The data ::
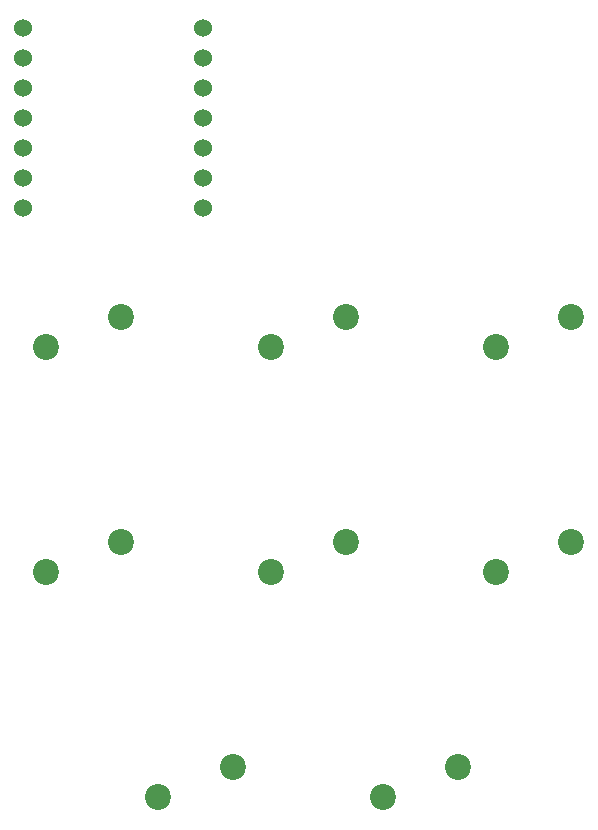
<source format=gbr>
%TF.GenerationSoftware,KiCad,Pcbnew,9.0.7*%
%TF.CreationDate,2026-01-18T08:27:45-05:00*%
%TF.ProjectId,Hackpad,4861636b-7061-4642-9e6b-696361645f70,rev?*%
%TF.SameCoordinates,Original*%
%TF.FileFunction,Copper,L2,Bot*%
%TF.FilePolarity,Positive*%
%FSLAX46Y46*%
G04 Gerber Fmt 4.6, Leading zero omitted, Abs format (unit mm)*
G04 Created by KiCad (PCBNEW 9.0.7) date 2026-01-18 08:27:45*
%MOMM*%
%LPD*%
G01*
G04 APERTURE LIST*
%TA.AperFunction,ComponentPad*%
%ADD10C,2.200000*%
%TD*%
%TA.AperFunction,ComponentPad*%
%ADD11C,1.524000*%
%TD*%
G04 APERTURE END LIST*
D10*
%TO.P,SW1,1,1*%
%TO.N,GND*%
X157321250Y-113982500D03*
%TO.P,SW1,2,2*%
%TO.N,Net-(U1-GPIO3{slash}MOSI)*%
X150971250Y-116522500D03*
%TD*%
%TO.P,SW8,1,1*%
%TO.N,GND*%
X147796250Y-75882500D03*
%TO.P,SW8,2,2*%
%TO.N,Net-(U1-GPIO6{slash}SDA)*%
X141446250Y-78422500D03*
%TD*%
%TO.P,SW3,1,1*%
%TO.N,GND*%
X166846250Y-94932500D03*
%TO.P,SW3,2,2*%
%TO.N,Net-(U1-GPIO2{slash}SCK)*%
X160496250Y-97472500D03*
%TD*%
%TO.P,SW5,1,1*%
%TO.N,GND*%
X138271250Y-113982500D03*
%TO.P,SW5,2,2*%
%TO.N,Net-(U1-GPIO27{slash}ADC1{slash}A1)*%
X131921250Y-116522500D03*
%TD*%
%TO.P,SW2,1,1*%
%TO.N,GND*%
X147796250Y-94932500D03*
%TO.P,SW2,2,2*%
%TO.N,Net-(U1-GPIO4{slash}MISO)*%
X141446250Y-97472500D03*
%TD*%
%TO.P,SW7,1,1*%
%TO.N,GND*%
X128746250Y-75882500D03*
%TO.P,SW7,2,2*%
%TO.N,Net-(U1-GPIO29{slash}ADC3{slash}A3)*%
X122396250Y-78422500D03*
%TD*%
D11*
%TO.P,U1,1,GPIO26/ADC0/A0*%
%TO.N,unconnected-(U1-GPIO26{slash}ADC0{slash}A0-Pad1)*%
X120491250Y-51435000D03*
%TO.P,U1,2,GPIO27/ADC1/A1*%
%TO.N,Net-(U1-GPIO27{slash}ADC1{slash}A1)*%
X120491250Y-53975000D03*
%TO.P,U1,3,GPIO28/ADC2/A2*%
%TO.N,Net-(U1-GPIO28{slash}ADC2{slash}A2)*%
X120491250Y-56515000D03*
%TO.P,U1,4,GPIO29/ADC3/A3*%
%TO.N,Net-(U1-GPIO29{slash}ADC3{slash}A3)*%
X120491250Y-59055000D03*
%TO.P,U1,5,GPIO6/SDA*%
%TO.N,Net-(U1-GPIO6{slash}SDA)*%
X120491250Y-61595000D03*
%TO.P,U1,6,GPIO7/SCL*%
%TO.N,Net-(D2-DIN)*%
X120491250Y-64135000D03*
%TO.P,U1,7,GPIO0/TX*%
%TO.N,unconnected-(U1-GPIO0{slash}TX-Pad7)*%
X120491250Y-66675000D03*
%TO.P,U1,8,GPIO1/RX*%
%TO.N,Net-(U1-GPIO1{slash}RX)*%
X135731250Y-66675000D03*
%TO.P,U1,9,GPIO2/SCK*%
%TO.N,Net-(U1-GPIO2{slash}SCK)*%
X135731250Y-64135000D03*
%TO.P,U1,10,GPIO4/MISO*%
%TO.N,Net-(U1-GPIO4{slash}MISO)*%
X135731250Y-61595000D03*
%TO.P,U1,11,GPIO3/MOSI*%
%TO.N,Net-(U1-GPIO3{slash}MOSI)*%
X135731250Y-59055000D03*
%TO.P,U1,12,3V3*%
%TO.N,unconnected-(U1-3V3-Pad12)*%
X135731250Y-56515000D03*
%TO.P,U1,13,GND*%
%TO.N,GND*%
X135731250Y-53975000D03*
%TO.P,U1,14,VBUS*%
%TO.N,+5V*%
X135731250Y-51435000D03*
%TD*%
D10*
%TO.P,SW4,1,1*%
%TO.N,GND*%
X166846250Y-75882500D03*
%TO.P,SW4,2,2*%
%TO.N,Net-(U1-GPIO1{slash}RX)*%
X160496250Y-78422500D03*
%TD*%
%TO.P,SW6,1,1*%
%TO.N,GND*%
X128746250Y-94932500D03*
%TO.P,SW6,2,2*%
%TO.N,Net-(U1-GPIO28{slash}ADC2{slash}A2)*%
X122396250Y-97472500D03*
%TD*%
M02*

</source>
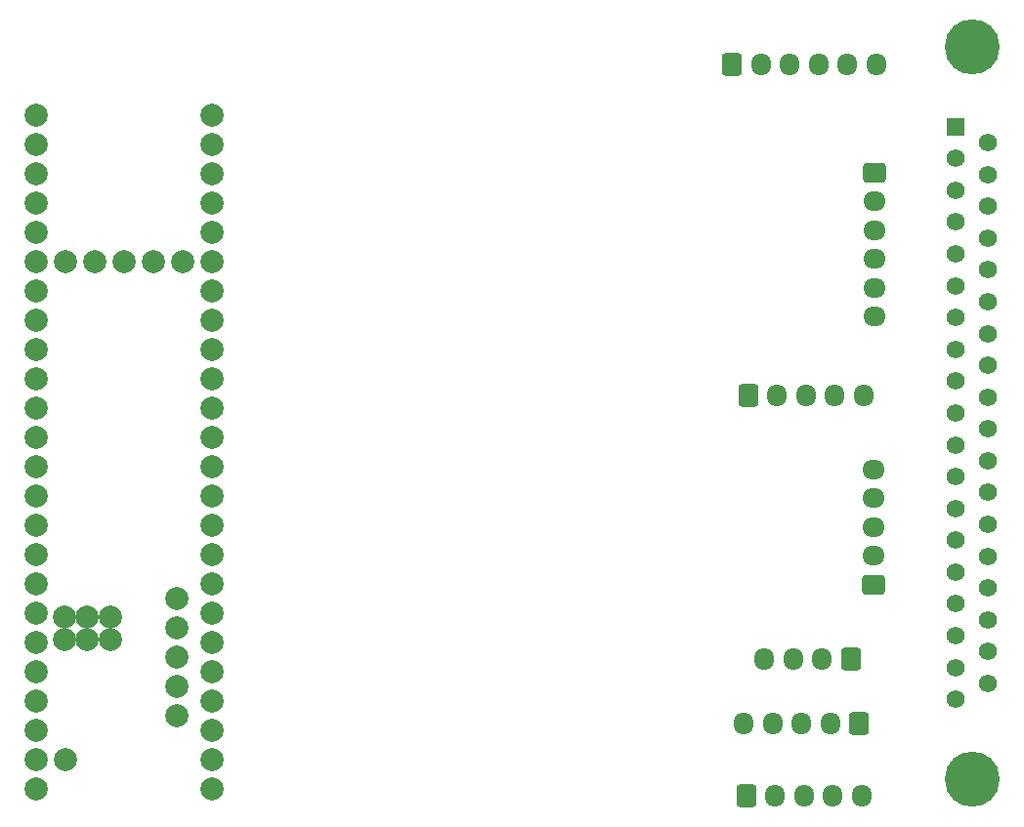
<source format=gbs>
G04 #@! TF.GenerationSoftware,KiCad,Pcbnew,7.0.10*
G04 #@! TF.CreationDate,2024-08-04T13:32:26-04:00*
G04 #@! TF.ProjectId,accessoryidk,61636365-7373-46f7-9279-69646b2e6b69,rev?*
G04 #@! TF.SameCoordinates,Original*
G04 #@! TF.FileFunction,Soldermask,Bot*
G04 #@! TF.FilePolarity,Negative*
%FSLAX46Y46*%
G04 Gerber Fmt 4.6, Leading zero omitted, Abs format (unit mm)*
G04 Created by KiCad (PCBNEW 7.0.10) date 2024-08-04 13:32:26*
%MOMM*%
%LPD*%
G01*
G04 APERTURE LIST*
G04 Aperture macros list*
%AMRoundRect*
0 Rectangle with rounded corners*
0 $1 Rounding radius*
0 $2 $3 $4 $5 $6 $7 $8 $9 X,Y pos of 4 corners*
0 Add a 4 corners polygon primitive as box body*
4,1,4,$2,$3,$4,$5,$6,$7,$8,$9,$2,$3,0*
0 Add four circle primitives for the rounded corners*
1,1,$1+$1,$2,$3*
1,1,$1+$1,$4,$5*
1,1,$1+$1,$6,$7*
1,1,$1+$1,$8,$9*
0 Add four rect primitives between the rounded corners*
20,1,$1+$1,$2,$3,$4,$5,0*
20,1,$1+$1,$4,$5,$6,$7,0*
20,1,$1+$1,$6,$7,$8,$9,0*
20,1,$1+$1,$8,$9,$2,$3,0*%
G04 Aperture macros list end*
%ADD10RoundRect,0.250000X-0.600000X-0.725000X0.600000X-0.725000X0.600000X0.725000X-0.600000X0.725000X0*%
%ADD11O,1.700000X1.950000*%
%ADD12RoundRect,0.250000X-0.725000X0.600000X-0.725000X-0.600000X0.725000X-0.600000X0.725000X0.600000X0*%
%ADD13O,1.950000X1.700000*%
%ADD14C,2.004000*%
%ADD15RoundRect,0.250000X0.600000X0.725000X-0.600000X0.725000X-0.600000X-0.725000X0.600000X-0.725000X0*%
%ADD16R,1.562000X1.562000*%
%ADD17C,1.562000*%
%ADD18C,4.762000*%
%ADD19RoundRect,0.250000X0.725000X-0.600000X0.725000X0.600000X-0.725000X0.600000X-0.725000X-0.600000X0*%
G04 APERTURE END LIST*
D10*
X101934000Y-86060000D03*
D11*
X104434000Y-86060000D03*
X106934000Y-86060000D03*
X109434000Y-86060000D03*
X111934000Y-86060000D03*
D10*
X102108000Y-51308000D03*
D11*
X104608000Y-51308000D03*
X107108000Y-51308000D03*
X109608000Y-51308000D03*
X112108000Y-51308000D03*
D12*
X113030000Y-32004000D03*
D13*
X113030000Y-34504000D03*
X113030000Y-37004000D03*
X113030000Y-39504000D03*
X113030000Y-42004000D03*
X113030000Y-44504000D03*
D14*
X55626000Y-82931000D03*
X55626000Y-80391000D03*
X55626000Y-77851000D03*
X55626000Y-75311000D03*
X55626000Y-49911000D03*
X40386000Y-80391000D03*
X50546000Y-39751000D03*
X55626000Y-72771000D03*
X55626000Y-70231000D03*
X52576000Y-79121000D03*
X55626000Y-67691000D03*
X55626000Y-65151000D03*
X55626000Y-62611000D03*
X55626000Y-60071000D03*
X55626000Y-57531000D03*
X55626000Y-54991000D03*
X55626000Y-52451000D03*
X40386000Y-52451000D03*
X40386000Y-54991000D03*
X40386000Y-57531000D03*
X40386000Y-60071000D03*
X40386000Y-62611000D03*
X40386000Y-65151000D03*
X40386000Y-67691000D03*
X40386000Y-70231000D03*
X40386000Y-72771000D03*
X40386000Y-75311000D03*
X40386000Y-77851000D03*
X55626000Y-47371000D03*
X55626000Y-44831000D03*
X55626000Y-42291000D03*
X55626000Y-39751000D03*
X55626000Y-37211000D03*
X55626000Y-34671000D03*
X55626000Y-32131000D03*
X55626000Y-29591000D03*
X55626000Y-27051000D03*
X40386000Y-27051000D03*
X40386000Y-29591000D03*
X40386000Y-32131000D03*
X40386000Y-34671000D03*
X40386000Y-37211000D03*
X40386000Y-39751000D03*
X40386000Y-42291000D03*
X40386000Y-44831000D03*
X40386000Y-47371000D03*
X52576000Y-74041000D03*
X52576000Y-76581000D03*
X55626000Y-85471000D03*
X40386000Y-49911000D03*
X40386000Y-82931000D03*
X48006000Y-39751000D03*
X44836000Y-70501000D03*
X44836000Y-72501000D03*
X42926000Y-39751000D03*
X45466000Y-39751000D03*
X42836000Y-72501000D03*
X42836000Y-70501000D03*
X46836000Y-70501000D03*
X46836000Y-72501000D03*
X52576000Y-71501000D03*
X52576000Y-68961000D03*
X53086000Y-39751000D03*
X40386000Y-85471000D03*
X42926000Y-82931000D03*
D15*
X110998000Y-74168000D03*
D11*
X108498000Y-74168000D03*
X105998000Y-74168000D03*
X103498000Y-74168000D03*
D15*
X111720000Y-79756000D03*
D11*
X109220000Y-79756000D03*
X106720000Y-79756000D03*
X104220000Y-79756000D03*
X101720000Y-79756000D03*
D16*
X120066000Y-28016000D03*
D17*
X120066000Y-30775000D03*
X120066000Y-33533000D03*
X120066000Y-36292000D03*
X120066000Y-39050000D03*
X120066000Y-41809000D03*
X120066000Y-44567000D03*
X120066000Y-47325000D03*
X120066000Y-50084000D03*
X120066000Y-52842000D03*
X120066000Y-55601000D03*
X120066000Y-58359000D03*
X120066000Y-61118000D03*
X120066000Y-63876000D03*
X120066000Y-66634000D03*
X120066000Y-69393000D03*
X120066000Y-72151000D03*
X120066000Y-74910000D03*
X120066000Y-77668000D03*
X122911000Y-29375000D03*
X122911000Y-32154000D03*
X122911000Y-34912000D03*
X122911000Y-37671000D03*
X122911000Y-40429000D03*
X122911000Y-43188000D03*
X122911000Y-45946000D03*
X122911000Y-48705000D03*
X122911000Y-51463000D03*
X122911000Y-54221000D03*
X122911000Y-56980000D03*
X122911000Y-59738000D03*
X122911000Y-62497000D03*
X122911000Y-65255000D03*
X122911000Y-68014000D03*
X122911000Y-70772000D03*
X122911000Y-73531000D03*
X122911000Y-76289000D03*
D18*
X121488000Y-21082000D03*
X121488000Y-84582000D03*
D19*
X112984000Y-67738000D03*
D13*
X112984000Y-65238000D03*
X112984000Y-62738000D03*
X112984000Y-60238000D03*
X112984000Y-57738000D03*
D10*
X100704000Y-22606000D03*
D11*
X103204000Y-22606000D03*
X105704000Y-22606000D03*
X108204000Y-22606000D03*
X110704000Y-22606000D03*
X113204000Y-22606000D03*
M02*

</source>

Task objective :: Go through the records above and copy every line with the word "ProjectId".

Answer box ::
%TF.ProjectId,Hackpad,4861636b-7061-4642-9e6b-696361645f70,rev?*%
G04 #@! TF.ProjectId,accessoryidk,61636365-7373-46f7-9279-69646b2e6b69,rev?*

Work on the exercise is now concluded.